# EXCERTO DE TEXTO
A volta do correio

“A esquerda vê as empresas como as crianças olham para os brinquedos. Ao início, enquanto se aprende como funciona, é coisa que até os entusiasma um bocadinho. Depois, aborrecem-se, e imediatamente pedem aos adultos que lhes comprem um brinquedo novo, até porque o anterior já está um bocado espatifado.”

As entradas em 2024 tiveram um cheirinho a passado. Não é só o espectro do regresso da geringonça com partidos de 1917, é também o súbito amor por serviços de 1940. Sabíamos da paixão de Pedro Nuno Santos por aviões, por carros de luxo, mas desconhecíamos o seu amor pelo serviço postal.
Muitos comentadores têm referido a diversidade ideológica dentro do Partido Socialista, mas poucos têm prestado atenção à diversidade tecnológica. É uma agremiação que tanto alberga a excitação de José Sócrates por computadores e cenas digitais como incorpora a ternura de Pedro Nuno por distribuição terrestre de cartas e encomendas.

# LISTA DE DADOS

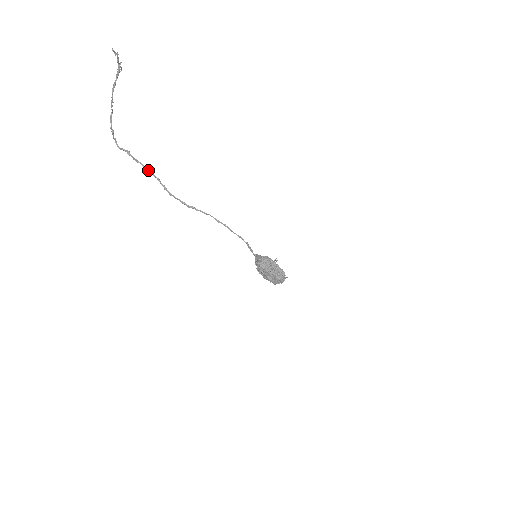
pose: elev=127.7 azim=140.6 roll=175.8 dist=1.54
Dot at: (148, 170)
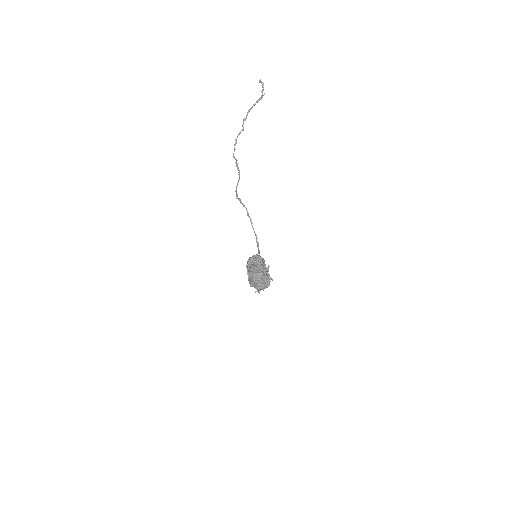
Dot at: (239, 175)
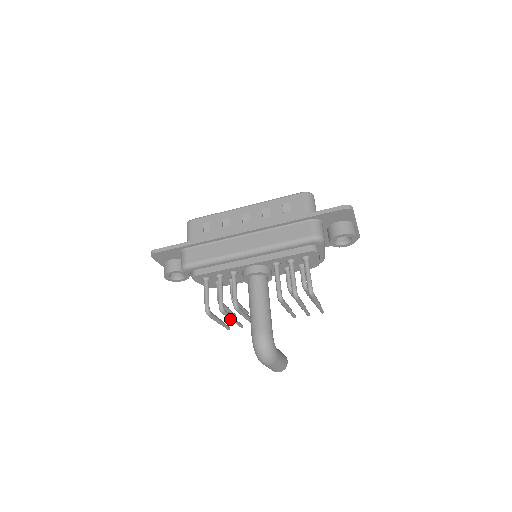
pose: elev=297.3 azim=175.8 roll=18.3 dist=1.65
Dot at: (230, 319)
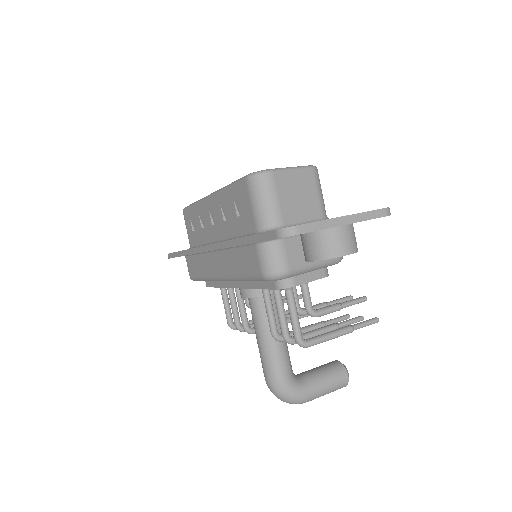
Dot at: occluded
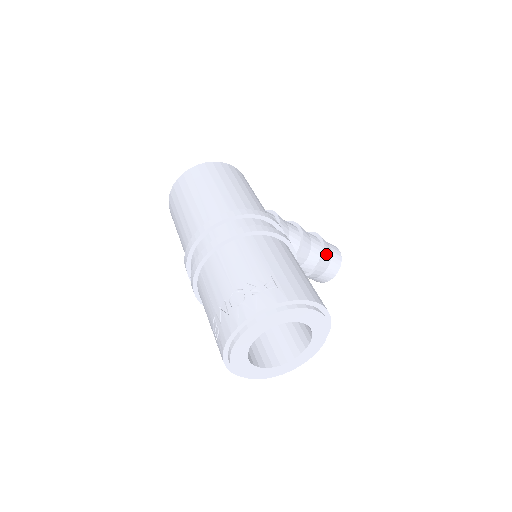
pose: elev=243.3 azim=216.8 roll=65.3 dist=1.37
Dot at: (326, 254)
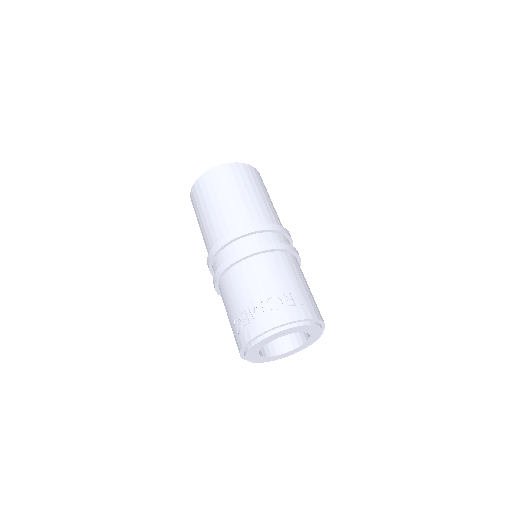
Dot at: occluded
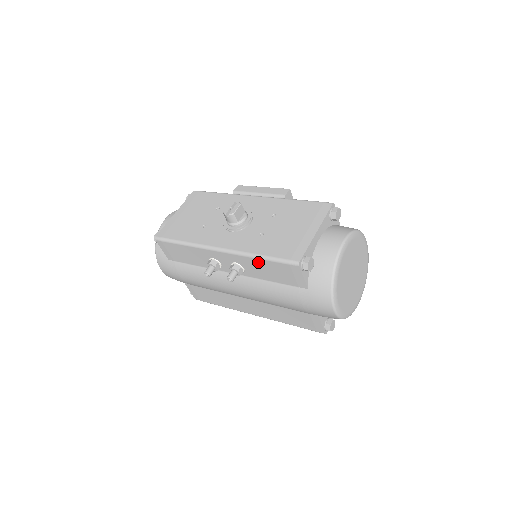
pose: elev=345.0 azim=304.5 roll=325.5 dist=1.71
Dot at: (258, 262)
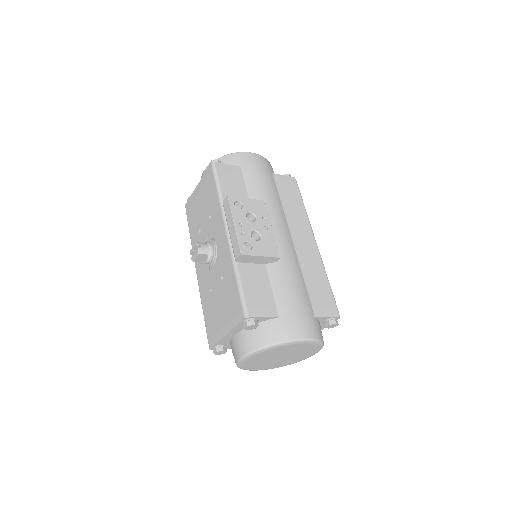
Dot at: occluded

# EXERCÍCIO
Continua o texto sobre o amor de Pedro Nuno Santos pelo serviço postal, a partir da última frase. O material não é necessário.

# RESPOSTA AO EXERCÍCIO
É um partido que tanto quer obrigar todos os portugueses a ter um endereço electrónico e a entregar o IRS através da plataforma digital, como os quer forçar a pagar para ter uns correios que o próprio PS tornou obsoletos com a integração digital. De monolitismo de pensamento ninguém os pode acusar.
Nacionalizar os correios faz tanto sentido em 2024 como nacionalizar estalagens de descanso para viajantes e cavalos ou empresas de edificação de castelos e fortalezas. Em tempos, foram serviços fundamentais. Hoje, ninguém usa, para grande desgosto daqueles filatelistas que – ouvi dizer – só coleccionam selos usados.
A esquerda vê as empresas como as crianças olham para os brinquedos. Ao início, enquanto se aprende como funciona, é coisa que até os entusiasma um bocadinho. Depois, aborrecem-se, e imediatamente pedem aos adultos que lhes comprem um brinquedo novo, até porque o anterior já está um bocado espatifado. Como são garotos com alguma chico-espertice, vão até à Feira da Ladra ver se aparece alguém que lhes ofereça uns trocos pelo brinquedo velho.
Entretanto, para me preparar para mais um governo do PS vou comprar papel de carta, envelopes e selos, que se tornarão bens de primeira necessidade. Se o país continuar a andar para trás à mesma velocidade, em breve o manuscrito do “Observatório de Ornitorrincos” passará a ser entregue pelo mensageiro dos CTT. Com paragem na estalagem de Belmonte para o cavalo beber água e descansar.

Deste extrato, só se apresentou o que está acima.